Twenty-one Olympic gold medals, more than twice as many as anyone else in history, maybe more to come.
With Michael Phelps it can all seem so simple, so pre-ordained. A swimmer defined by victory, a man who has always come through.
Except there has been nothing straightforward about the 'Fifth Act of Michael Phelps'. His 200m butterfly triumph in Rio's Aquatic Centre deep into Tuesday night may even have been miraculous. For this is a hero who had lost all sense of himself, an obsessive who had long ago begun to hate the gift that defined him.
The first three acts offered little to indicate the fall that would follow.
The 2000 Olympics, as The Kid - 15 years old yet finishing fifth in the 200m butterfly final, the boy with ADHD who had found his perfect focus, a world record holder before his 16th birthday.
Act Two, as The Freak - a 10,000-calories-a-day diet, a wingspan of 2.08 metres, hypermobile ankles, lungs twice the size of the average adult male. At those Athens Olympics he would lose the 'Race of the Century' to Australian rival Ian Thorpe but win six other golds, a body designed for water, a boy in love with the pool.
The 2008 Olympics, and Act Three as The Superstar: eight gold medals, no records left standing, the world at his size 14 feet.
And then, around the supposed happy ending of London 2012, Act Four: The Cynic.
It had begun in 2009, when a photograph emerged of America's clean-cut hero apparently smoking cannabis. It continued through a three-month suspension, through missed training sessions, through a loss of the focus that had once seen him so fanatical he would count each stroke in every final, just in case his goggles ever filled with water and left him unable to judge the distance to the wall.

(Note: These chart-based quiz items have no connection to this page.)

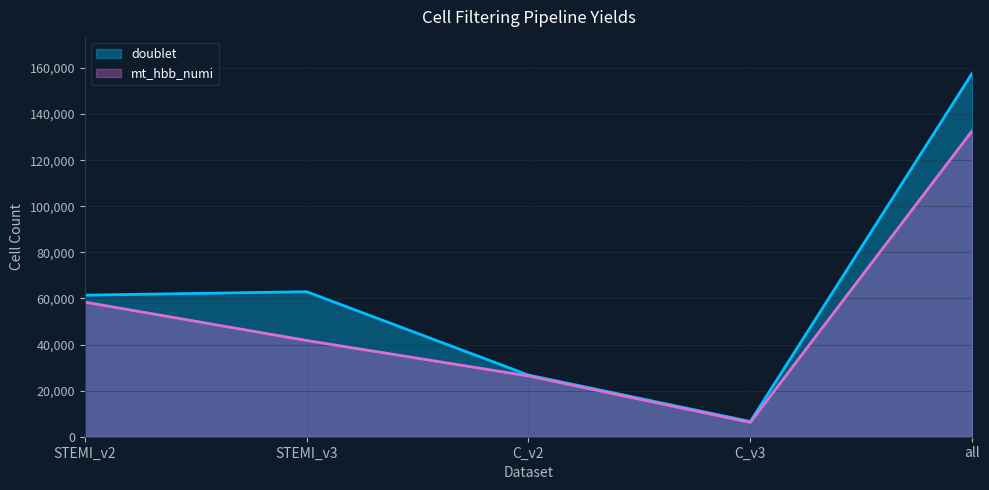

How many interior local valleys does the mt_hbb_numi series have?

1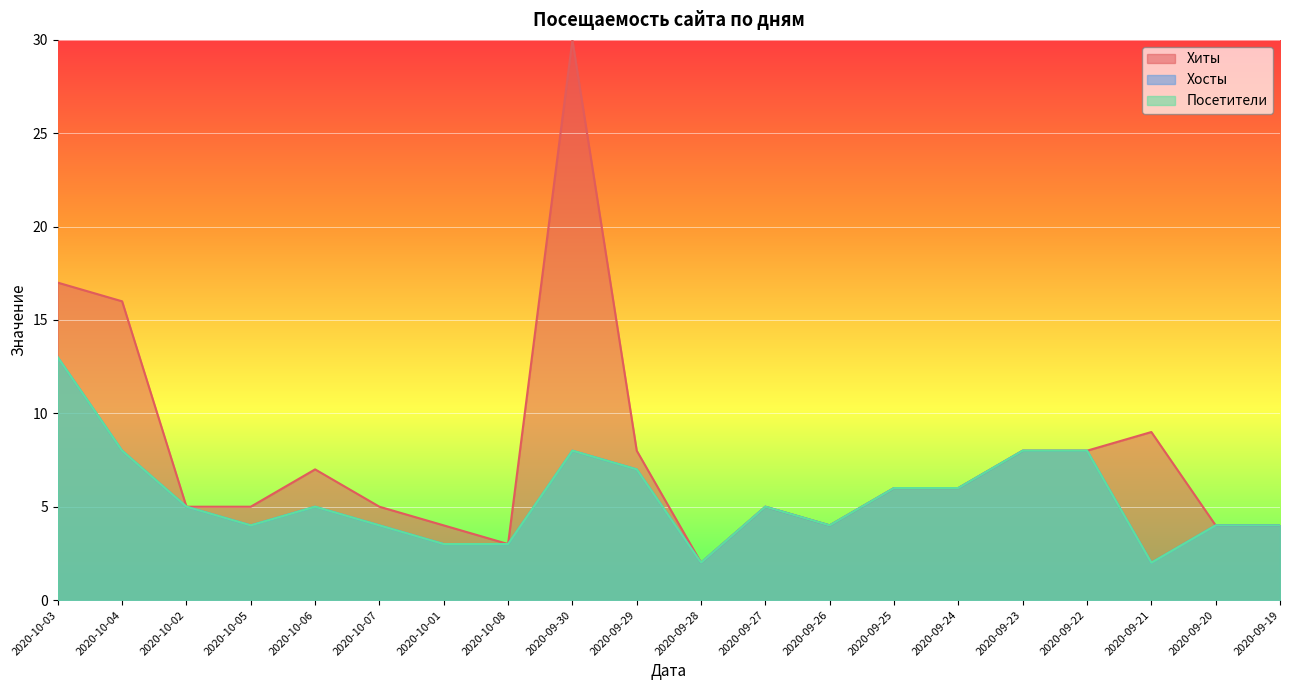

At which category is the sum across all series the highest?

2020-09-30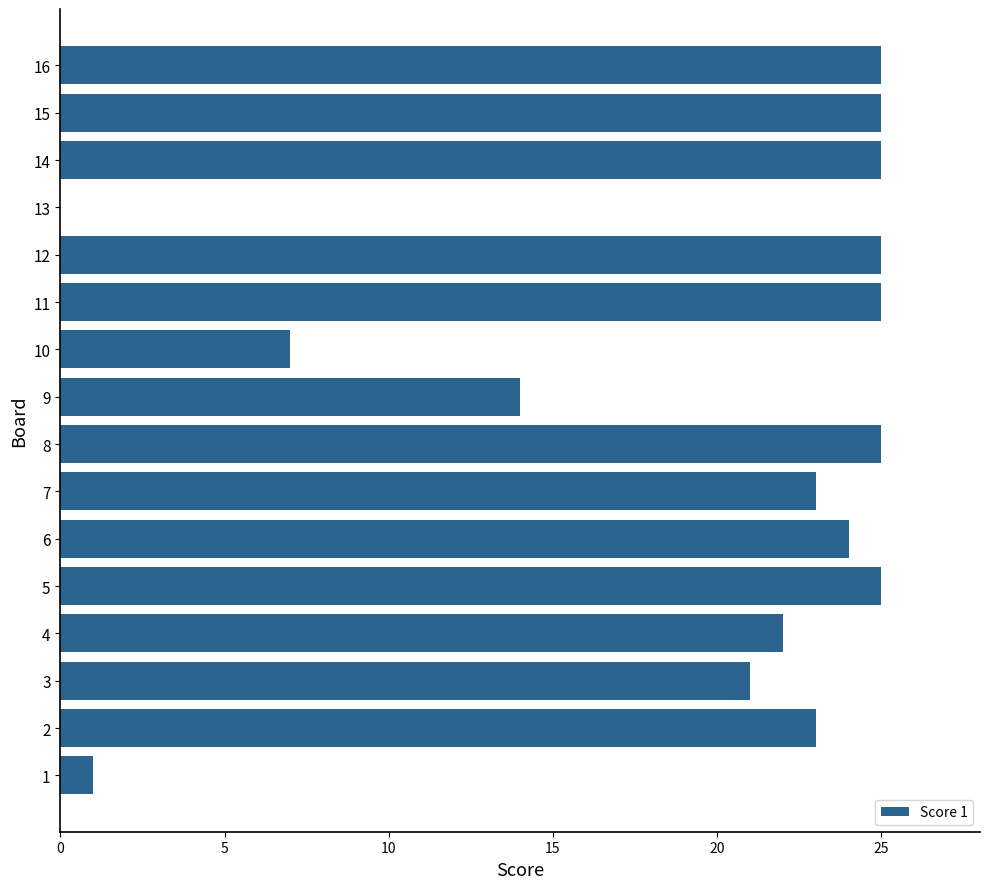

What is the sum of all values?

310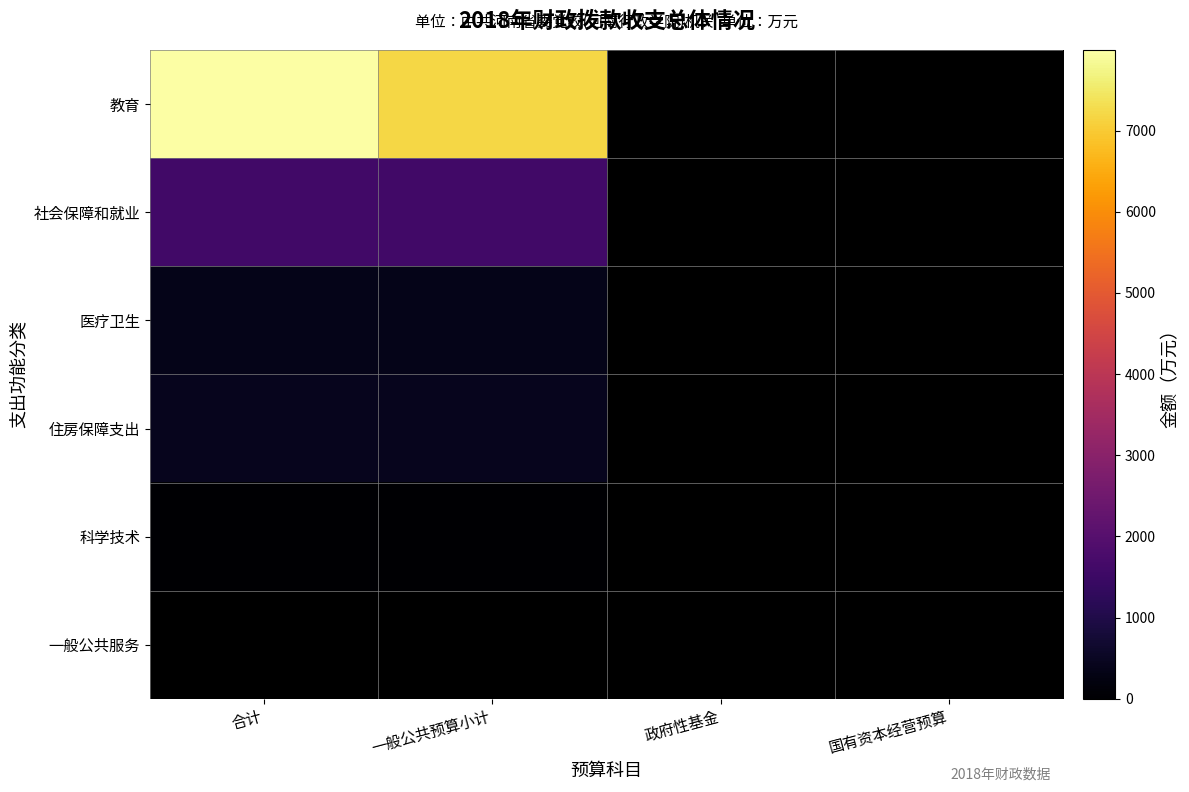

Rank the categories by 教育 value from highest to lowest.

合计, 一般公共预算小计, 政府性基金, 国有资本经营预算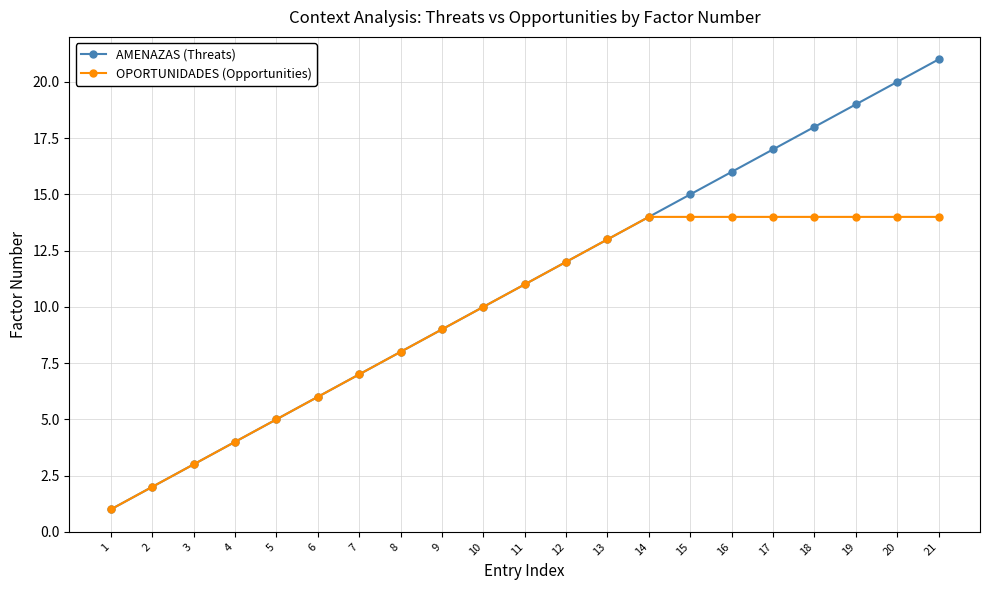

How many data points does each series have?

21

"I didn't care," he said later. "I wanted nothing to do with the water. Nothing."
Phelps still won six medals in London, four of them gold. But he was beaten in the 200m butterfly by Chad le Clos, the childhood fan turned adult assassin, and trailed home fourth in the 400m individual medley.
Retirement should have brought relief. It brought late nights and new friends, and another fresh start with long-term partner Nicole, but it brought no peace, and nothing to replace the one thing that had dominated every day of his life since the age of seven.
And so, like Thorpe before him, he began a comeback. And like Thorpe before him, he found the old magic hard to reignite.
At the US Championships in the summer of 2014 he failed to win a single final. Then, driving home from a night out that September, he was stopped by police for doing 84mph in a 45mph area. A drink-driving conviction followed, accompanied by a six-month suspension from US swimming.
Rio? Rio couldn't have seemed further away.
"He had no idea what to do with the rest of his life," his long-time coach Bill Bowman told the New York Times.
"One day I said: 'Michael, you have all the money that anybody your age could ever want or need; you have a profound influence in the world; you have free time - and you're the most miserable person I know.'"
And so began the Fifth Act.
It started with six weeks in rehab at a treatment centre in Arizona called the Meadows. Phelps, one of the most famous sportsmen in the country, accustomed to the privileges and protection that come to that elite, was just another patient - going through the same group therapy, staying in the same spartan rooms, forced to confront a past that had become a burden rather than blessing.
Like Thorpe, Australia's most decorated Olympian, who had won three golds at his home Sydney Games and two more in Athens, Phelps had discovered that medals did not bring happiness. Neither did swimming, the one thing he could do, the thing he did better than any other man in Olympic history.
It was something that appeared to afflict so many of those who, in the words of Australia's 1996 Olympic 1500m freestyle champion, Kieren Perkins, "spend six hours a day with heads in a bucket of water, looking at a black line."
Thorpe eventually admitted his own life-long struggles with depression, to his problems with alcohol and his adult thoughts of self-harm. Then there was his compatriot Grant Hackett, fifth in that Race of the Century, the third of them to end up in rehab, the third to lose himself in a stalled comeback.
At the Meadows there was a small pool. Because water had always been Phelps' sanctuary, he was instinctively drawn to it. But wasn't swimming the problem? Didn't that gaping hole in his life need filling with something else?
"The problem for me was I just didn't have enough balance in my life," said Leisel Jones, who won nine Olympic medals for Australia before herself succumbing to depression in young retirement. "I didn't have anything else, and that was terrifying for me."